RELION 5, a new cryoSPARC, or a Phenix point release with a better refinement target.
A refreshed sequence DB, a new ligand restraint library, or an improved reference model.
Improved motion correction or CTF estimation that can squeeze more from existing raw frames.
The sweep
Scope the work
The expensive mistake is re-processing everything. The point of pinned versions is surgical scope: a query returns exactly the runs a release can improve, and nothing else is touched.
-- which completed runs used a now-superseded RELION? SELECT w.workflow_code, w.software_version, e.experiment_code FROM workflow_run w JOIN workflow_input_assoc i USING (workflow_id) JOIN experiment_run e ON e.id = i.experiment_id WHERE w.software_name = 'RELION' AND w.workflow_type = 'refinement' AND w.software_version LIKE '3.%' AND w.processing_status = 'completed'; -- → 18 runs. Re-run these 18, not the other 3,400.
The result
Re-running produces new WorkflowRun rows beside the old ones — never
overwriting history. The agent reports the metric deltas so a scientist can accept the
improvements, investigate regressions, and ignore the unchanged.
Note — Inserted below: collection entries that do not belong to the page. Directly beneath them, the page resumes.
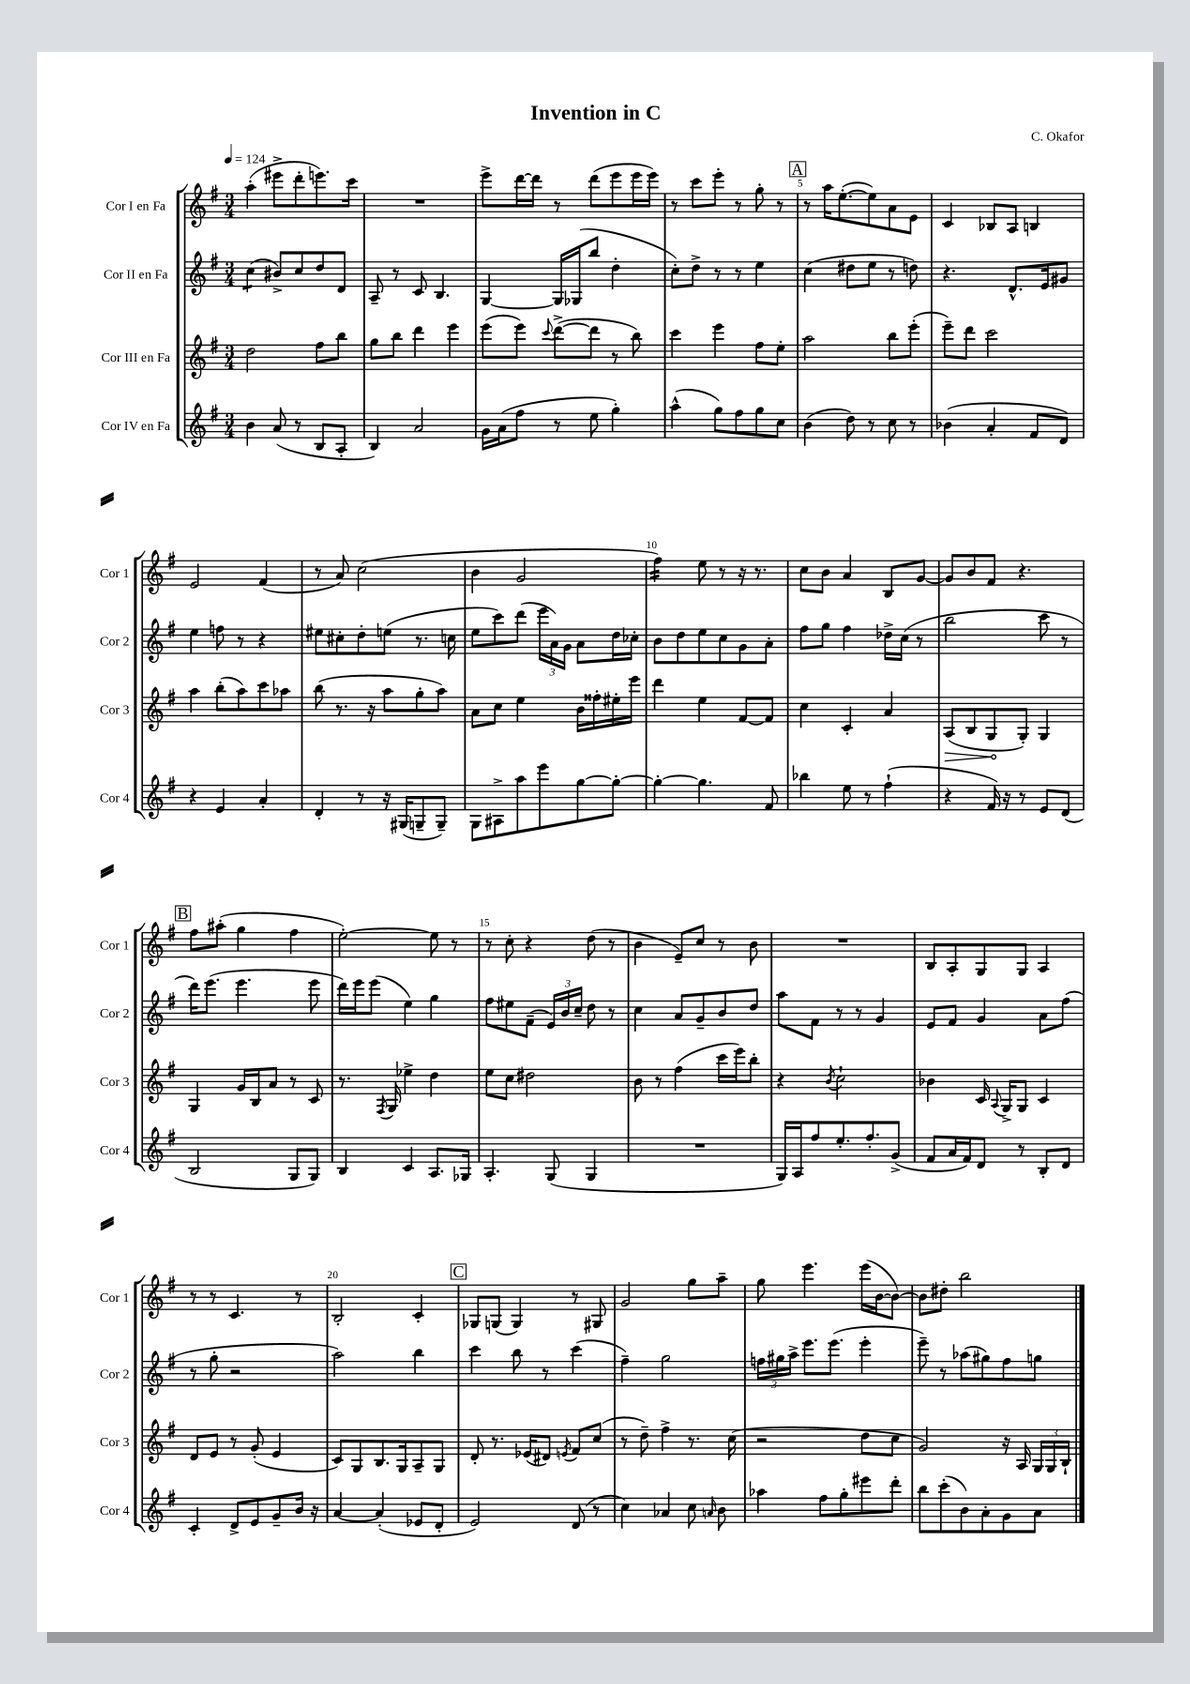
\header { title = "Invention in C" composer = "C. Okafor" }
<<
\new StaffGroup <<
\new Staff = "s0" \with { instrumentName = "Cor I en Fa" shortInstrumentName = "Cor 1" } {
    \clef treble \key g \major \numericTimeSignature \time 3/4 \tempo 4 = 124
    \autoBeamOff a''4-.( eis'''8[-> d'''8-. e'''8.) c'''16] |
    R2. |
    e'''8[-> d'''16~ d'''16] r8 d'''8[( e'''8 e'''16 e'''16]) |
    r8 c'''8[ e'''8]-. r8 g''8-. r8 |
    \mark \markup { \box "A" } r8 a''16[ e''8.~-.( e''8) a'8 e'8] |
    c'4 bes8[ a8] b4 |
    e'2 fis'4( |
    r8 a'8) c''2( |
    b'4 g'2 |
    fis''4:16) e''8 r8 r16 r8. |
    c''8[ b'8] a'4 b8[ g'8]~ |
    g'8[ b'8 fis'8] r4. |
    \mark \markup { \box "B" } fis''8[ ais''8]-.( g''4 fis''4 |
    e''2~-.) e''8 r8 |
    r8 c''8-. r4 d''8( r8 |
    b'4 e'8[--) c''8] r8 b'8 |
    R2. |
    b8[ a8-. g8 g8] a4 |
    r8 r8 c'4. r8 |
    b2-. c'4-. |
    \mark \markup { \box "C" } ges8[ g8]( g4) r8 gis8 |
    g'2 g''8[ a''8]-- |
    g''8 e'''4. e'''16[( b'16~ b'8]~) |
    b'8[ dis''8]-. b''2 \bar "|." |
}
\new Staff = "s1" \with { instrumentName = "Cor II en Fa" shortInstrumentName = "Cor 2" } {
    \clef treble \key g \major \numericTimeSignature \time 3/4
    \autoBeamOff c''4:8( bis'8[->) c''8 d''8 d'8] |
    a8-- r8 c'8 b4. |
    g4~ g16[ ges16( b''8] d''4-. |
    c''8[-.) d''8]-> r8 r8 e''4 |
    \mark \markup { \box "A" } c''4( dis''8[ e''8] r8 d''8) |
    r4. d'8.[-^ e'16 gis'8] |
    e''4 f''8 r8 r4 |
    eis''8[ cis''8-. d''8-. e''8]( r8. c''16 |
    e''8[ c'''8) d'''8]( \tuplet 3/2 { e'''16[ a'16) g'16] } a'8[ d''16 ces''16]-. |
    b'8[ d''8 e''8 c''8 g'8 a'8]-. |
    fis''8[ g''8] fis''4 des''16[-> c''16]( r8 |
    b''2 c'''8 r8 |
    \mark \markup { \box "B" } d'''16[) e'''8.]( e'''4. e'''8 |
    d'''16[) e'''16 e'''8]( e''4) g''4 |
    fis''8[ eis''8 fis'8]--( \tuplet 3/2 { e'16[) b'16 c''16]-- } d''8 r8 |
    c''4 a'8[ g'8-- b'8 d''8] |
    a''8[ fis'8] r8 r8 g'4 |
    e'8[ fis'8] g'4 a'8[ fis''8]( |
    r8 g''8-. r2 |
    a''2) b''4 |
    \mark \markup { \box "C" } c'''4 b''8 r8 c'''4( |
    fis''4--) g''2 |
    \tuplet 3/2 { f''16[ gis''16 a''16]-> } e'''8.[ e'''8.]( e'''4-. |
    e'''8--) r8 aes''8[( gis''8) fis''8 g''8] \bar "|." |
}
\new Staff = "s2" \with { instrumentName = "Cor III en Fa" shortInstrumentName = "Cor 3" } {
    \clef treble \key g \major \numericTimeSignature \time 3/4
    \autoBeamOff d''2 fis''8[ b''8] |
    g''8[ b''8] d'''4 e'''4 |
    e'''8[( e'''8]) \appoggiatura { c'''8 } d'''8[~->( d'''8] r8 b''8) |
    c'''4 e'''4 fis''8[ e''8]-. |
    \mark \markup { \box "A" } a''2 b''8[ e'''8]-.( |
    e'''8[--) d'''8] c'''2 |
    a''4 b''8[-.( a''8) c'''8 aes''8] |
    b''8( r8. r16 a''8[ g''8-. a''8]) |
    a'8[ c''8] e''4 b'16[ fisis''16-. eis''16-. e'''16] |
    d'''4 e''4 fis'8[~ fis'8] |
    c''4 c'4-. a'4 |
    \once \override Hairpin.circled-tip = ##t a8[\>( b8 g8\! g8]-.) g4 |
    \mark \markup { \box "B" } g4 g'16[ b16 a'8] r8 c'8 |
    r8. \acciaccatura { fis8 } g16 ees''4-> d''4 |
    e''8[ c''8] dis''2 |
    b'8 r8 fis''4( c'''16[ e'''16) b''8]-. |
    r4 \acciaccatura { b'8 } c''2-! |
    bes'4 c'16 \appoggiatura { a8 } g16[-> g8] c'4 |
    d'8[ e'8] r8 g'8-.( e'4 |
    c'8[) g8 b8. g16 a8-- g8] |
    \mark \markup { \box "C" } d'8-. r8. ees'16[( dis'8]) \acciaccatura { e'8 } fis'8[ c''8]( |
    r8 d''8--) fis''4-> r8. c''16( |
    r2 d''8[ c''8] |
    g'2) r16 a16 \tuplet 3/2 { g16[ g16 b16]-! } \bar "|." |
}
\new Staff = "s3" \with { instrumentName = "Cor IV en Fa" shortInstrumentName = "Cor 4" } {
    \clef treble \key g \major \numericTimeSignature \time 3/4
    \autoBeamOff b'4 a'8( r8 b8[ a8]-. |
    b4) a'2 |
    g'16[ a'16( fis''8] r8 e''8 g''4-.) |
    a''4-^( g''8[) fis''8 g''8 c''8] |
    \mark \markup { \box "A" } b'4( d''8) r8 c''8 r8 |
    bes'4( a'4-. fis'8[ d'8]) |
    r4 e'4 a'4-. |
    d'4-. r8 r16 gis16[( g8-- g8]--) |
    g8[ ais8-> a''8 e'''8 g''8~ g''8]~-. |
    g''4~-. g''4. fis'8 |
    bes''4 e''8 r8 fis''4-!( |
    r4 fis'16) r16 r8 e'8[ d'8]( |
    \mark \markup { \box "B" } b2 g8[ g8]) |
    b4 c'4 a8.[ ges16] |
    a4.-. g8( g4 |
    R2. |
    g16[) a16 fis''8 e''8.-. fis''8.-. g'8]->( |
    fis'8[ a'16 fis'16) d'8] r8 b8[-. d'8] |
    c'4-. d'8[-> e'8 g'8-- b'16] r16 |
    a'4~ a'4-.( ees'8[ d'8]-. |
    \mark \markup { \box "C" } e'2) d'8( r8 |
    c''4) aes'4 c''8 \grace { a'16 } b'8 |
    aes''4 fis''8[ g''8-. eis'''8 d'''8]-. |
    b''8[ c'''8-.( b'8) a'8-. g'8 a'8] \bar "|." |
}
>>
>>
\layout { \context { \Score \override BarNumber.break-visibility = ##(#f #t #t) barNumberVisibility = #(every-nth-bar-number-visible 5) } }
| Run | Metric | Was (v3) | Now (v5) | Δ |
|---|---|---|---|---|
| EXP-NCP-CRYOEM-001 | resolution (Å) | 3.4 | 3.0 | ▲ 0.4 better |
| EXP-COMPLEX-001 | map-model FSC | 0.71 | 0.78 | ▲ improved |
| EXP-APO-014 | resolution (Å) | 2.9 | 2.9 | — flat |
| EXP-LIG-022 | clashscore | 4.1 | 5.8 | ▼ regressed — flag |
Pair this with the lakehouse (use case 05) and every sweep becomes a versioned snapshot: you can always answer "what did this structure look like before the RELION 5 reprocessing?"
The agent at work
Payoff
Raw collections keep paying off as methods improve — without anyone remembering to revisit them.
Pinned versions mean you re-run the 18 runs a release touches, not the 3,400 it doesn't.
A diff catches the rare case where "newer" is worse, before it quietly ships into a deposition.
New results sit beside old ones as versioned rows, so every past state stays reproducible.